**WHAT IS ASKED**
Please edit the material below by replacing "Female" with "Male" throughout and leaving everything else unchanged. Leave the pictures out of your answer.

Saved data entries
■ ■ ■ ■

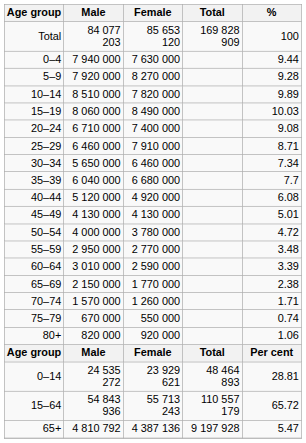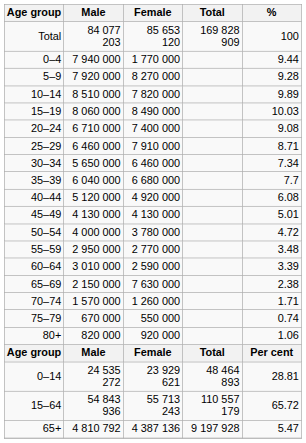0–4 | Female: 7 630 000 -> 1 770 000
65–69 | Female: 1 770 000 -> 7 630 000
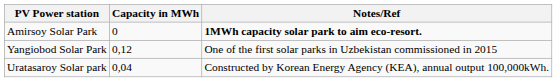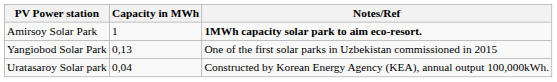Amirsoy Solar Park | Capacity in MWh: 0 -> 1
Yangiobod Solar Park | Capacity in MWh: 0,12 -> 0,13
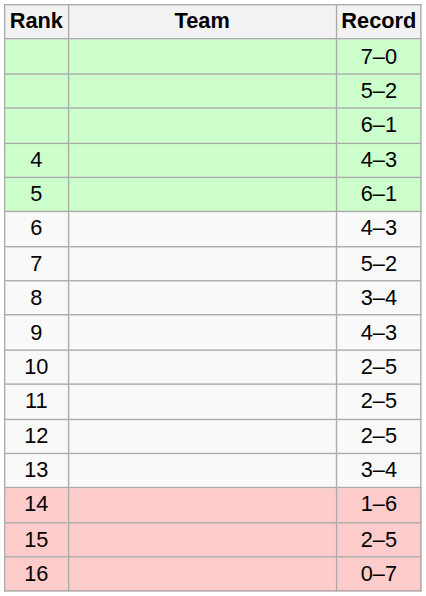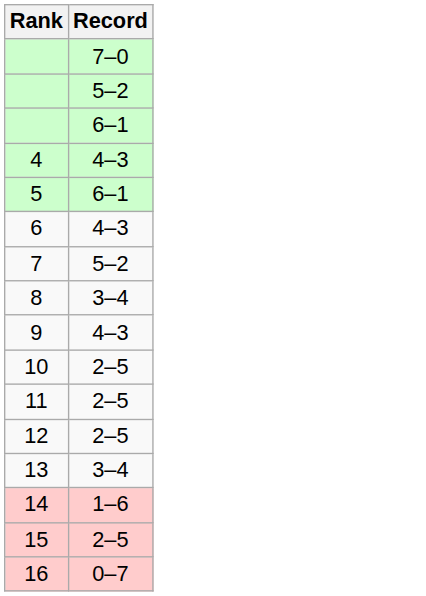- column: Team
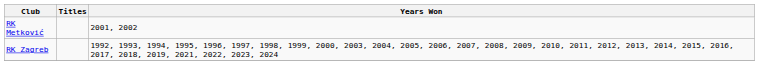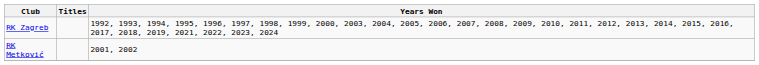rows swapped: RK Zagreb <-> RK Metković
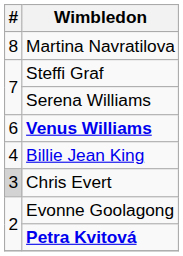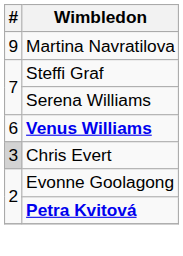Martina Navratilova | #: 8 -> 9
- row: 4 | Billie Jean King
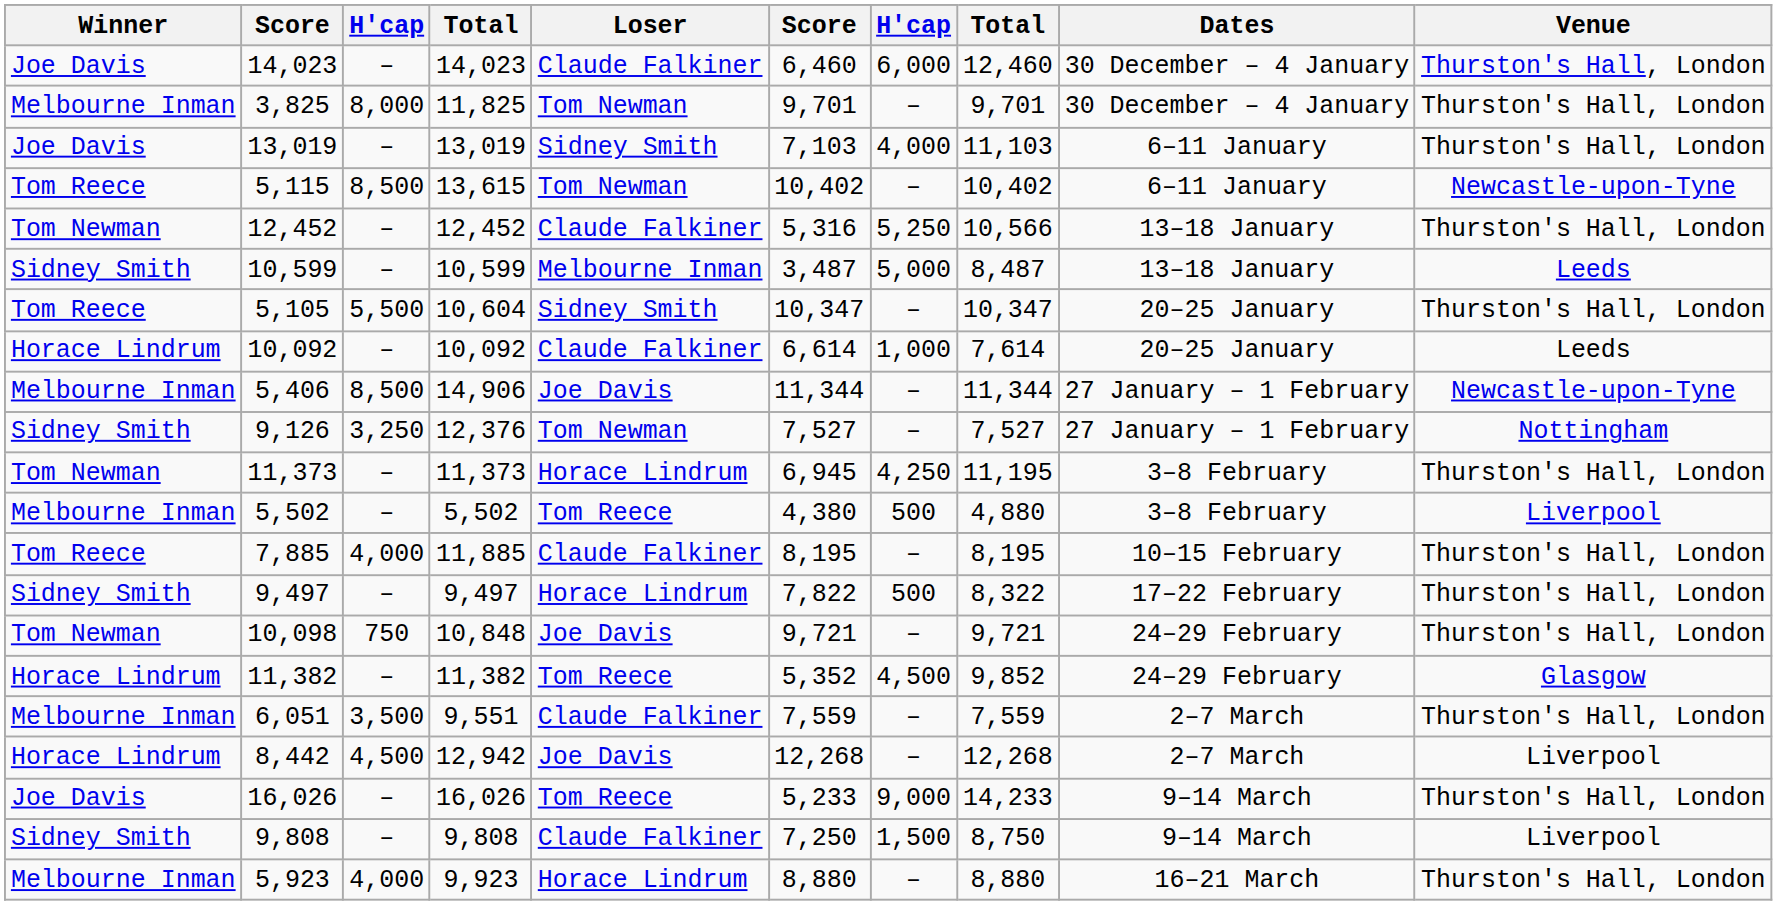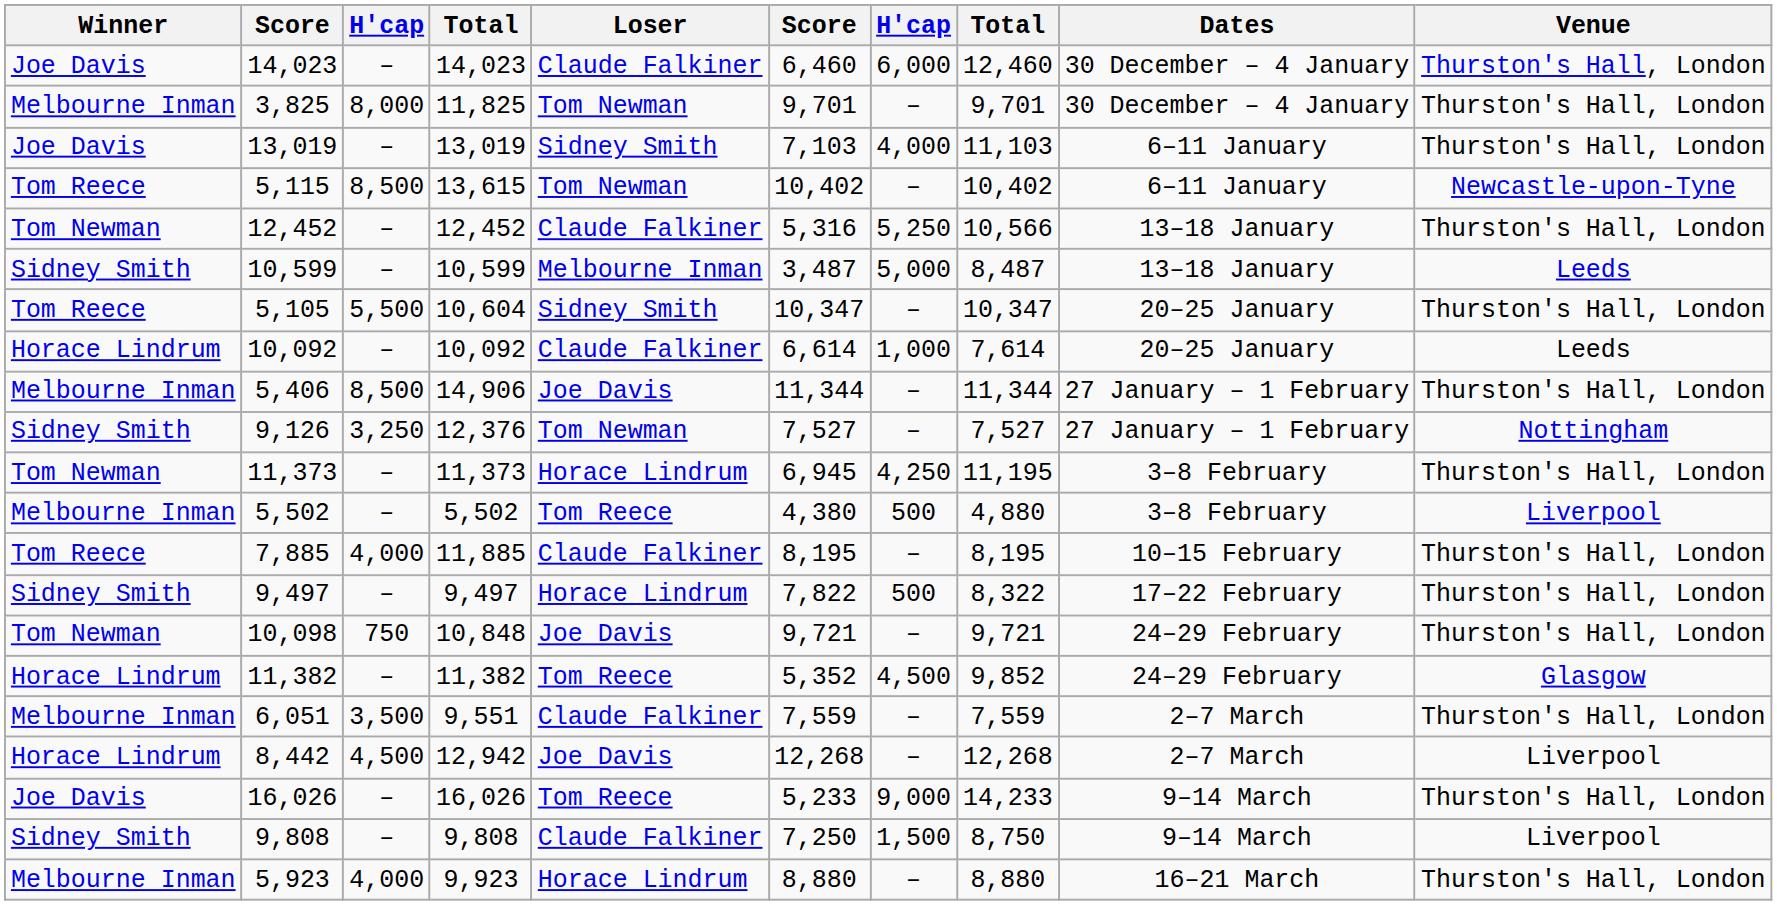5,406 | Venue: Newcastle-upon-Tyne -> Thurston's Hall, London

■ ■ ■ ■

**COMPLETE RESPONSE**
0–4 | Male: 7 630 000 -> 1 770 000
65–69 | Male: 1 770 000 -> 7 630 000
Amirsoy Solar Park | Capacity in MWh: 0 -> 1
Yangiobod Solar Park | Capacity in MWh: 0,12 -> 0,13
- column: Team
rows swapped: RK Zagreb <-> RK Metković
Martina Navratilova | #: 8 -> 9
- row: 4 | Billie Jean King
5,406 | Venue: Newcastle-upon-Tyne -> Thurston's Hall, London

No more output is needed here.